Monster By Walter Dean Myers: A Book Review

By: Rachel Lyle, February 17th, 2017

I am an English Literature Student at DelVal, so I take a large amount of literature courses. One of these many courses is one that I am currently taking called Young Adult and Adolescent Literature. One of the many books I have had to read so far for this course is the novel Monster by Walter Dean Myers. I have decided that I both love and hate this book at the same time.

I love the book because of the content of the story and what it’s about but not the way it’s written. I enjoyed reading the story and I think it is well written. The story is about a sixteen year old black boy named Steve, who has been arrested and is now on trial for felony murder. According to the Scholastic Inc. website,

Young, Black 16-year-old Steve Harmon, an amateur filmmaker, is on trial for the murder of a Harlem drugstore owner and could face the death penalty. Steve copes by writing a movie script based on his trial. But despite his efforts, reality is blurred until he can no longer tell who he is or what the truth is.

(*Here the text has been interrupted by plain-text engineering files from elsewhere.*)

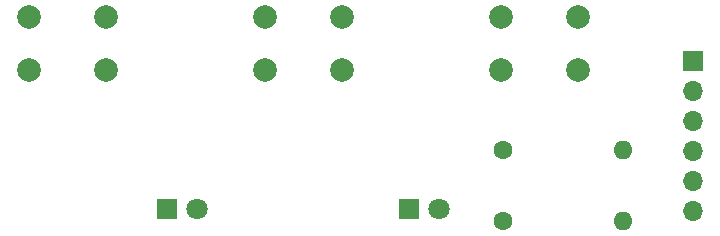
<source format=gbr>
%TF.GenerationSoftware,KiCad,Pcbnew,(7.0.0)*%
%TF.CreationDate,2023-03-30T11:39:36-04:00*%
%TF.ProjectId,console,636f6e73-6f6c-4652-9e6b-696361645f70,rev?*%
%TF.SameCoordinates,Original*%
%TF.FileFunction,Soldermask,Bot*%
%TF.FilePolarity,Negative*%
%FSLAX46Y46*%
G04 Gerber Fmt 4.6, Leading zero omitted, Abs format (unit mm)*
G04 Created by KiCad (PCBNEW (7.0.0)) date 2023-03-30 11:39:36*
%MOMM*%
%LPD*%
G01*
G04 APERTURE LIST*
%ADD10C,2.000000*%
%ADD11O,1.600000X1.600000*%
%ADD12C,1.600000*%
%ADD13O,1.700000X1.700000*%
%ADD14R,1.700000X1.700000*%
%ADD15C,1.800000*%
%ADD16R,1.800000X1.800000*%
G04 APERTURE END LIST*
D10*
%TO.C,EJECT*%
X168250000Y-64250000D03*
X168250000Y-59750000D03*
X161750000Y-64250000D03*
X161750000Y-59750000D03*
%TD*%
%TO.C,HOME*%
X141750000Y-59750000D03*
X141750000Y-64250000D03*
X148250000Y-59750000D03*
X148250000Y-64250000D03*
%TD*%
%TO.C,POWER*%
X121750000Y-59750000D03*
X121750000Y-64250000D03*
X128250000Y-59750000D03*
X128250000Y-64250000D03*
%TD*%
D11*
%TO.C,R2*%
X172079999Y-76999999D03*
D12*
X161920000Y-77000000D03*
%TD*%
%TO.C,R1*%
X161920000Y-71000000D03*
D11*
X172079999Y-70999999D03*
%TD*%
D13*
%TO.C,CONNECTOR*%
X177999999Y-76159999D03*
X177999999Y-73619999D03*
X177999999Y-71079999D03*
X177999999Y-68539999D03*
X177999999Y-65999999D03*
D14*
X177999999Y-63459999D03*
%TD*%
D15*
%TO.C,GAMESTICK*%
X156460000Y-76000000D03*
D16*
X153919999Y-75999999D03*
%TD*%
D15*
%TO.C,POWER*%
X136000000Y-76000000D03*
D16*
X133459999Y-75999999D03*
%TD*%
M02*

</source>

So since Steve is writing a movie based on the trial the book is written as if it is a screen play with what could be called journal entries intermittently placed between sections of the trial. Most of the book looks something like this,

MONSTER!

FADE IN: INTERIOR: Early morning in CELL BLOCK D, MANHATTAN DETENTION CENTER. Camera goes slowly down grim, gray corridor. There are sounds of inmates yelling from cell to cell; much of it is obscene. Most of the voices are clearly Black or Hispanic. Camera stops and slowly turns toward a cell.

INTERIOR: CELL. Sixteen-year-old STEVE HARMON is sitting on the edge of a metal cot, head in hands. He is thin, brown skinned. On the cot next to him are the suit and tie he is to wear to court for the start of his trial.

CUT TO: ERNIE, another prisoner, sitting on john, pants down.

CUT TO: SUNSET, another prisoner, pulling on T-shirt.

CUT TO: STEVE pulling blanket over his head as screen goes dark.

VOICE-OVER (VO)

Ain’t no use putting the blanket over your head, man. You can’t cut this out; this is reality. This is the real deal. VO continues with anonymous PRISONER explaining how the Detention Center is the real thing. As he does, words appear on the screen, just like the opening credits of the movie Star Wars, rolling from the bottom of the screen and shrinking until they are a blur on the top of the screen before rolling off into space.

As much I love the idea of writing this book in the form of a screen play, I don’t like it actually being written as a screen play. It’s really hard and annoying for me to read. Don’t get me wrong I loved reading the book for the content of the story and the characters in it I just don’t like the way it’s formatted. I really enjoyed reading it because it makes a statement and calls out our court and justice system for being messed up and showing how no one is trying to do anything to fix it, which I totally agree with, but I just find it annoying to do this in the form of screen play.

So for content I will give this book five out of five stars, but for the format I give it four and a half out of five stars. I say for an overall rating I’m giving it four stars out of five.